Meskipun dalam penjelasan resmi Pemerintah terkait skema pembiayaan proyek Kereta Cepat Jakarta – Bandung tidak mendapatkan jaminan Pemerintah, justru komponen pinjaman pembiayaan dari perbankan China menerapkan prinsip full cost recovery (pengembalian biaya secara penuh) ditambah dengan prosentase pembayaran bunga pinjaman sebesar 2% pertahun untuk pinjaman berbentuk mata uang USD, dan 3,46% pertahun untuk pinjaman berbentuk mata uang Yuan, dengan tenor utang selama 40 Tahun, dimana komponen pembiayaan utang tersebut dibagi dalam proporsi mata uang USD sebesar 60%, dan mata uang Yuan sebesar 40%. Adapun nominal pinjaman utang yang diberikan oleh perbankan China (China Development Bank/CDB) untuk mendanai mega proyek tersebut mencapai Rp 58 Triliun.

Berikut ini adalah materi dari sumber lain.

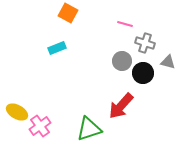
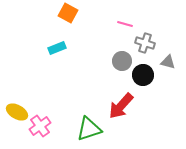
black circle: moved 2 px down
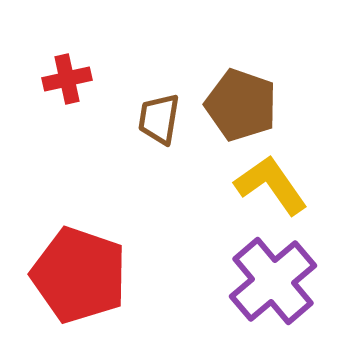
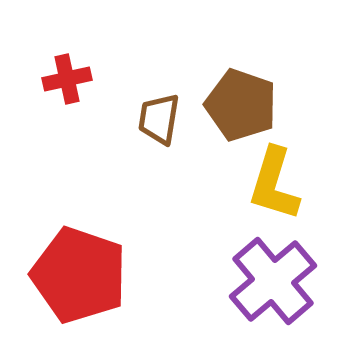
yellow L-shape: moved 3 px right, 1 px up; rotated 128 degrees counterclockwise
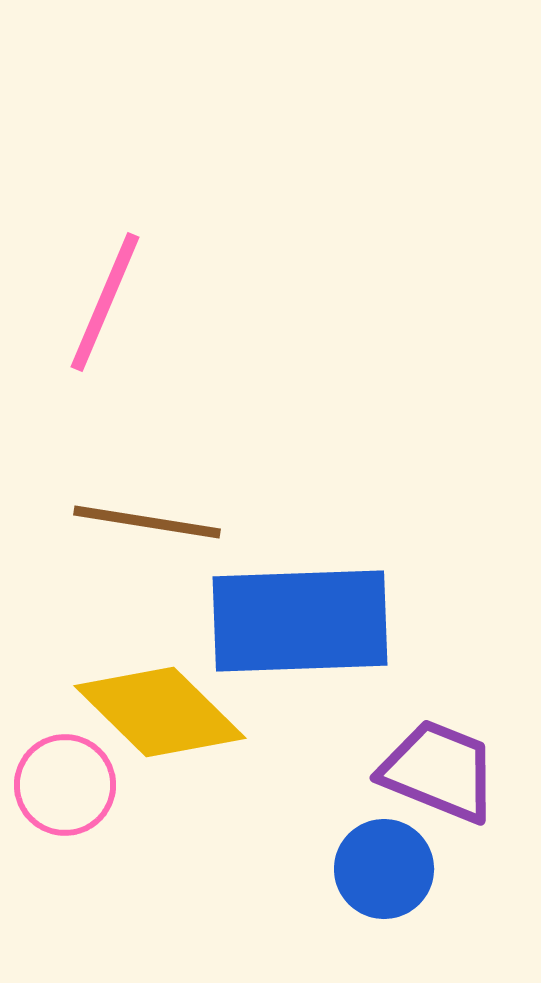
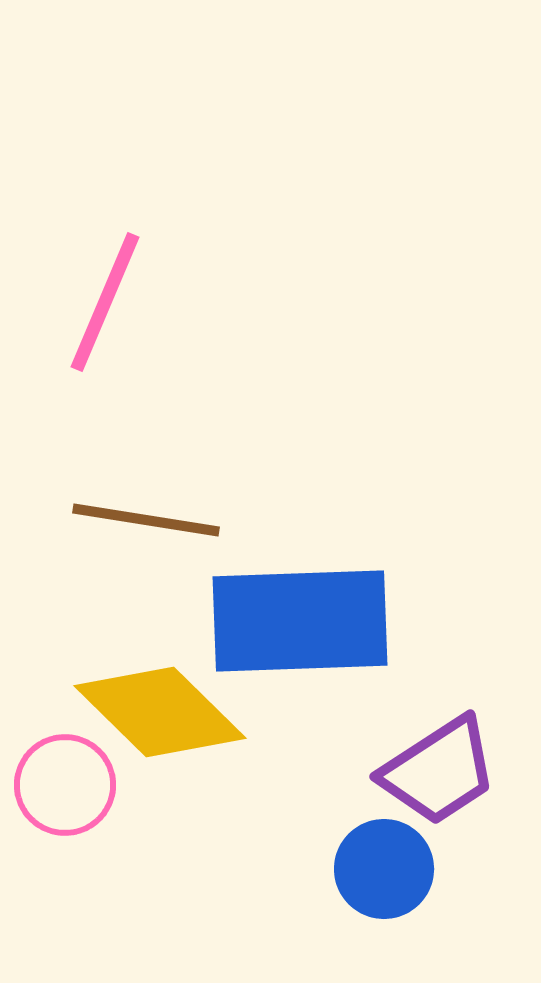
brown line: moved 1 px left, 2 px up
purple trapezoid: rotated 125 degrees clockwise
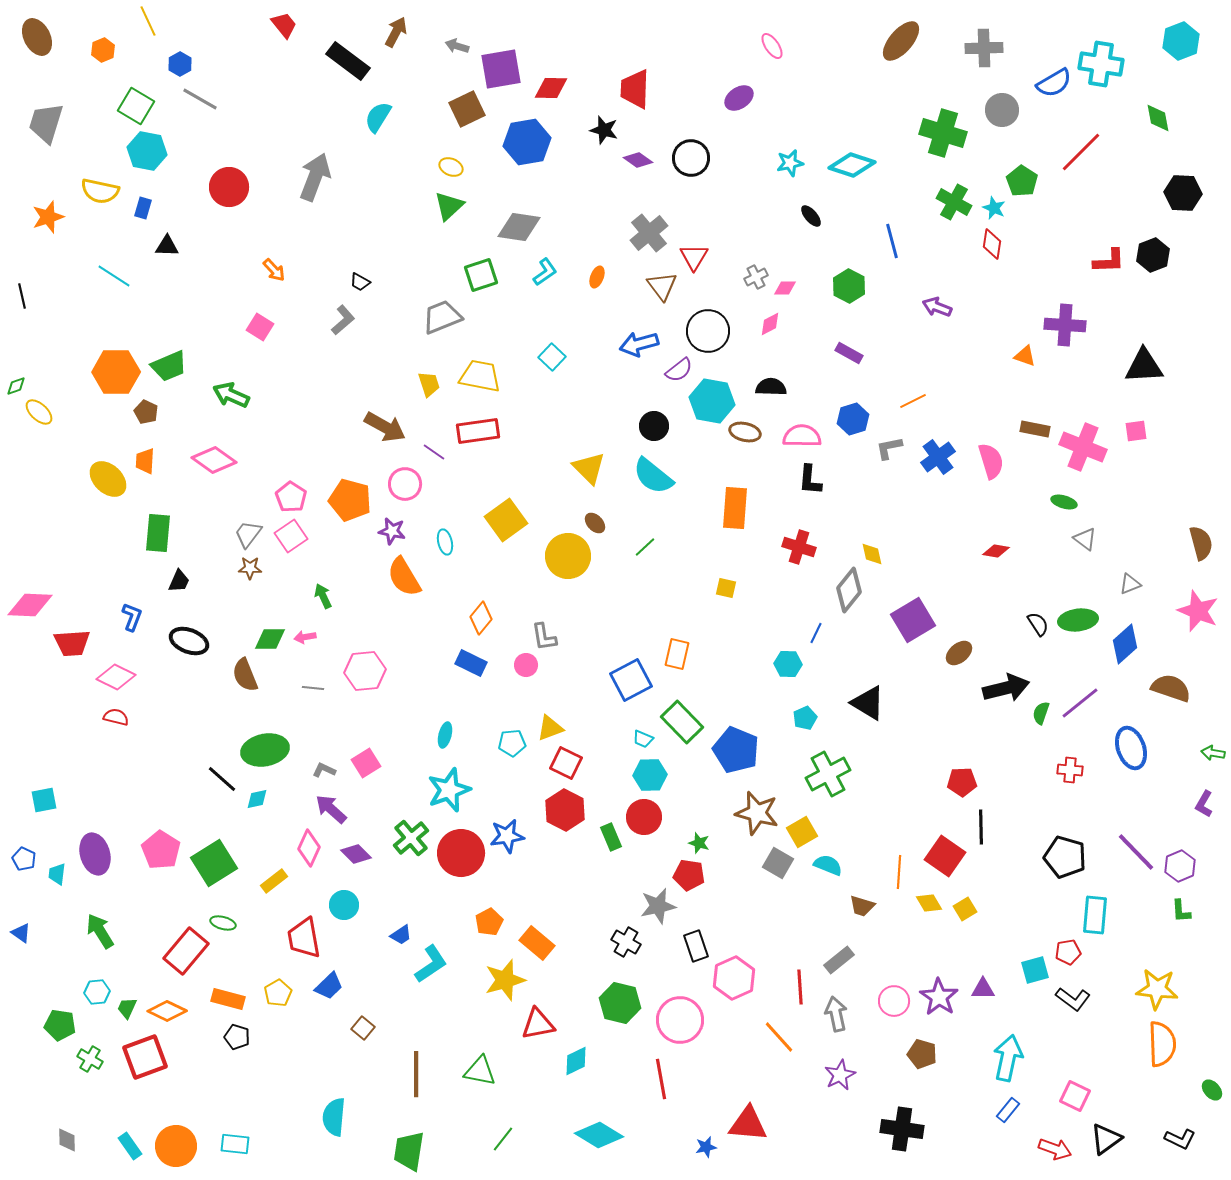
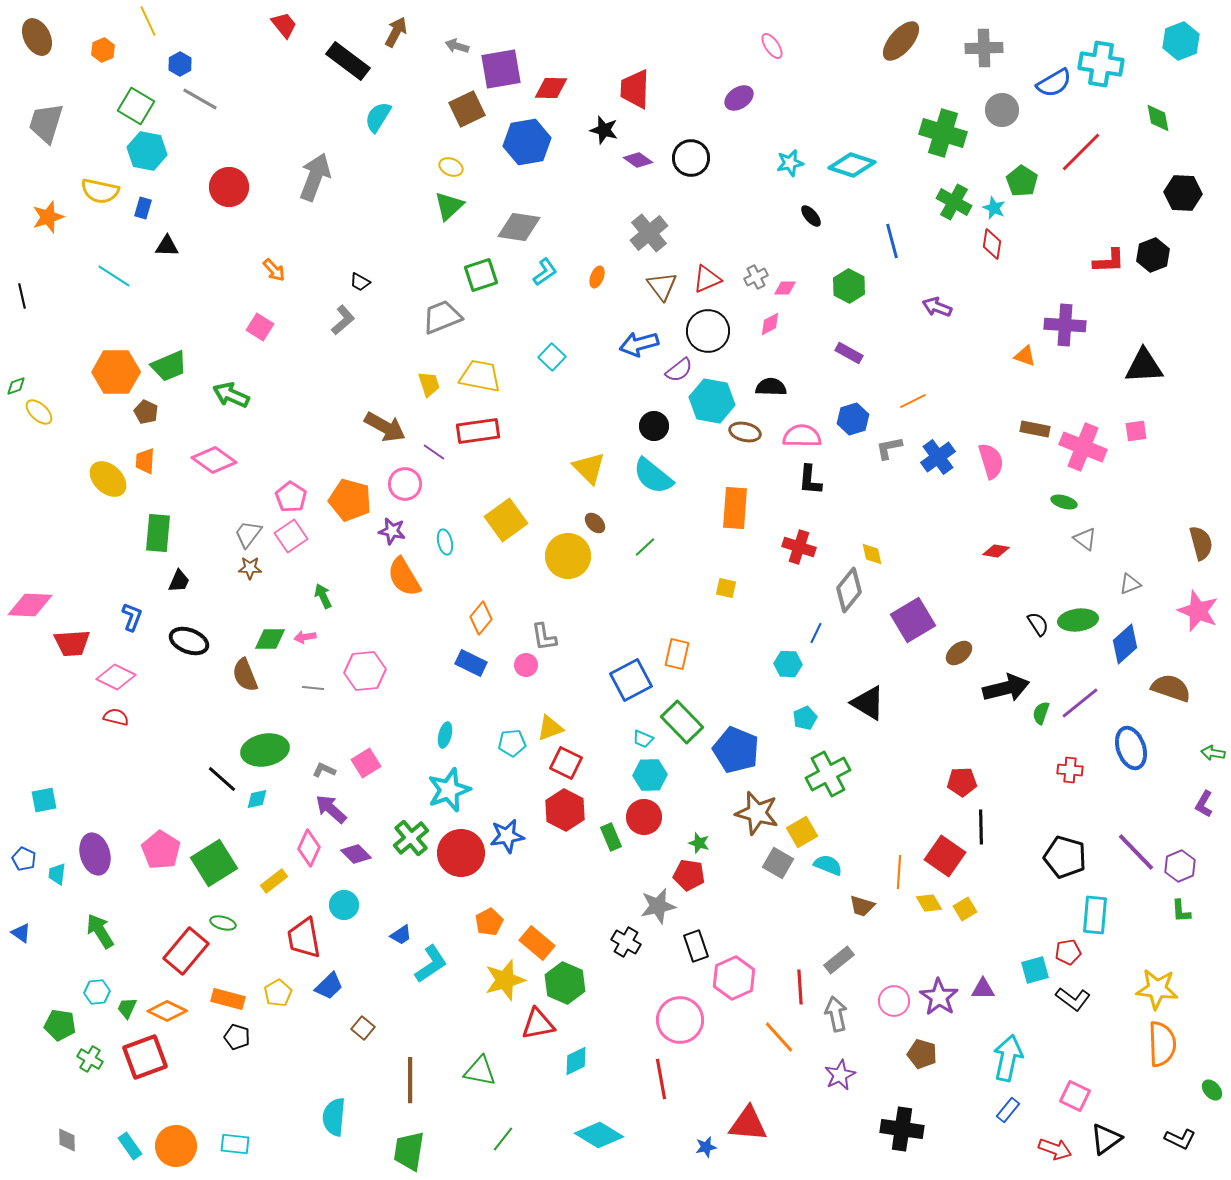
red triangle at (694, 257): moved 13 px right, 22 px down; rotated 36 degrees clockwise
green hexagon at (620, 1003): moved 55 px left, 20 px up; rotated 9 degrees clockwise
brown line at (416, 1074): moved 6 px left, 6 px down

Sejalan dengan kepentingan bisnis Pemerintah China yang memberikan bantuan pendanaan untuk kepentingan mega proyek Kereta Cepat Jakarta – Bandung, Presiden Jokowi dalam beberapa kesempatan menyampaikan perhitungan kerugian ekonomi akibat kemacetan yang ditimbulkan di kawasan Jakarta yang mencapai 28-30 Triliun pertahun dan kerugian ekonomi di kawasan Bandung raya yang mencapai 7 Triliun pertahun, sehingga menurutnya pembangunan mega proyek tersebut merupakan kebutuhan yang mendesak dan harus segera diputuskan oleh Pemerintah untuk mencegah kerugian ekonomi yang terus menerus terjadi dikedua kawasan bisnis tersebut.

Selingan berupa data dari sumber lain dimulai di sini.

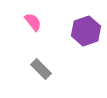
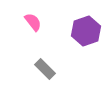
gray rectangle: moved 4 px right
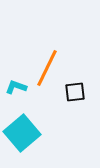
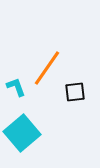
orange line: rotated 9 degrees clockwise
cyan L-shape: rotated 50 degrees clockwise
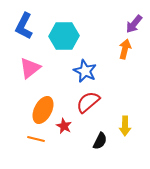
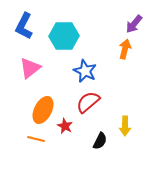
red star: moved 1 px right
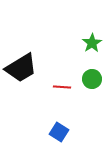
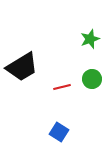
green star: moved 2 px left, 4 px up; rotated 12 degrees clockwise
black trapezoid: moved 1 px right, 1 px up
red line: rotated 18 degrees counterclockwise
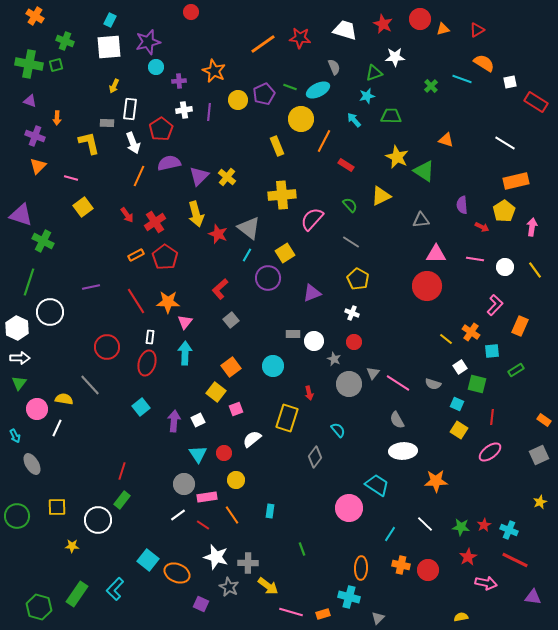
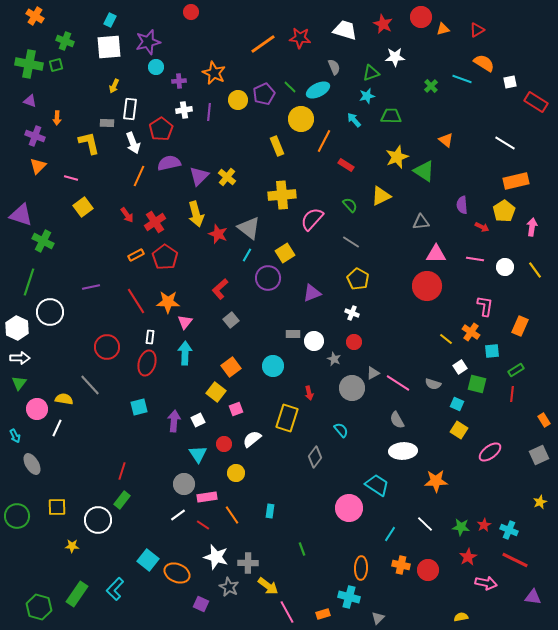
red circle at (420, 19): moved 1 px right, 2 px up
orange star at (214, 71): moved 2 px down
green triangle at (374, 73): moved 3 px left
green line at (290, 87): rotated 24 degrees clockwise
orange triangle at (446, 140): rotated 21 degrees clockwise
yellow star at (397, 157): rotated 25 degrees clockwise
gray triangle at (421, 220): moved 2 px down
pink L-shape at (495, 305): moved 10 px left, 1 px down; rotated 35 degrees counterclockwise
gray triangle at (373, 373): rotated 24 degrees clockwise
gray circle at (349, 384): moved 3 px right, 4 px down
cyan square at (141, 407): moved 2 px left; rotated 24 degrees clockwise
red line at (492, 417): moved 20 px right, 23 px up
orange rectangle at (544, 420): rotated 24 degrees clockwise
cyan semicircle at (338, 430): moved 3 px right
red circle at (224, 453): moved 9 px up
yellow circle at (236, 480): moved 7 px up
pink line at (291, 612): moved 4 px left; rotated 45 degrees clockwise
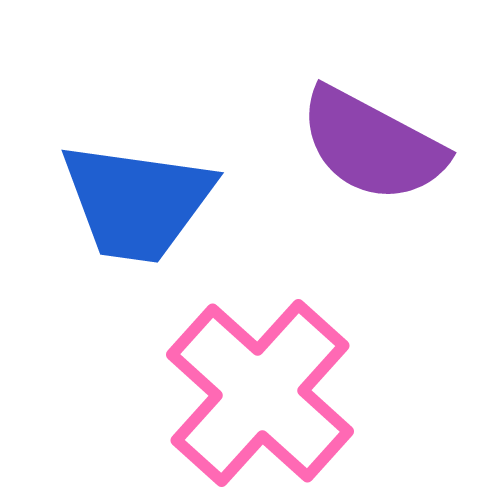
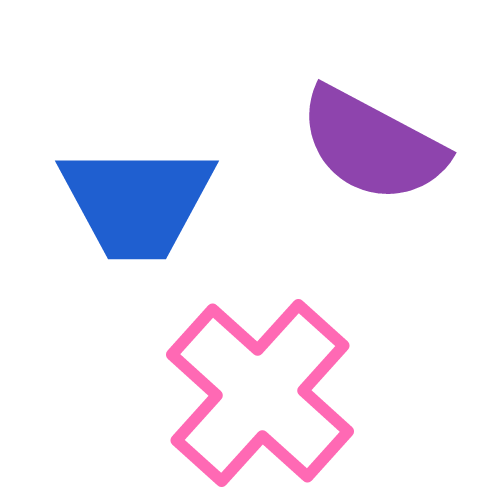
blue trapezoid: rotated 8 degrees counterclockwise
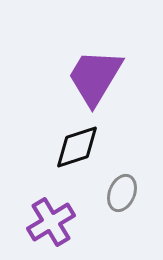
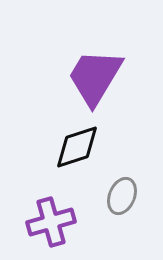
gray ellipse: moved 3 px down
purple cross: rotated 15 degrees clockwise
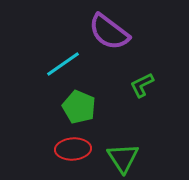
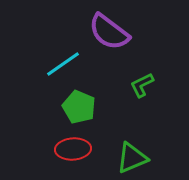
green triangle: moved 9 px right; rotated 40 degrees clockwise
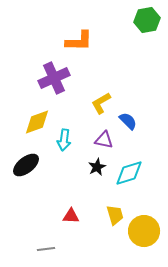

Sehingga bantuan pembiayaan dari perbankan China di mega proyek Kereta Cepat Jakarta - Bandung bukanlah proyek gratis - tanpa syarat, justru sebaliknya memiliki nilai investasi yang penting bagi Pemerintah China sendiri, dengan hadirnya jaminan prospek ekonomi yang cukup besar di dua kawasan ini, sehingga sasaran full cost recovery (pengembalian biaya secara penuh) atas bantuan pembiayaan yang diberikan tersebut (dengan mempertimbangkan kelayakan ekonomi dan finansial proyek Kereta Cepat Jakarta – Bandung) dapat memberikan profit bisnis bagi negara kreditur. Dengan kata lain, dasar persetujuan pinjaman perbankan China dan terlibatnya konsorsium Perusahaan China dalam mega proyek Kereta Cepat Jakarta – Bandung sejatinya bertujuan komersial (business oriented).

Seperti yang banyak diketahui oleh negara-negara di dunia pada hari ini, bahwa pertumbuhan ekonomi China ternyata tidak immune terhadap perlambatan ekonomi global. Keajaiban pertumbuhan ekonomi China yang menembus angka diatas 10% terasa sulit untuk diulang kembali, setidak-tidaknya dalam periode 9 tahun terakhir (2008 – 2016, pengecualian di Tahun 2010), karena kunci kekuatan ekonomi China yang mengandalkan basis ekspor ke negara-negara Uni Eropa dan Amerika Serikat justru mengalami tekanan akibat menurunnya permintaan komoditas ekspor dari China, yang tidak terlepas dari perlambatan ekonomi yang dialami oleh kedua raksasa ekonomi dunia tersebut.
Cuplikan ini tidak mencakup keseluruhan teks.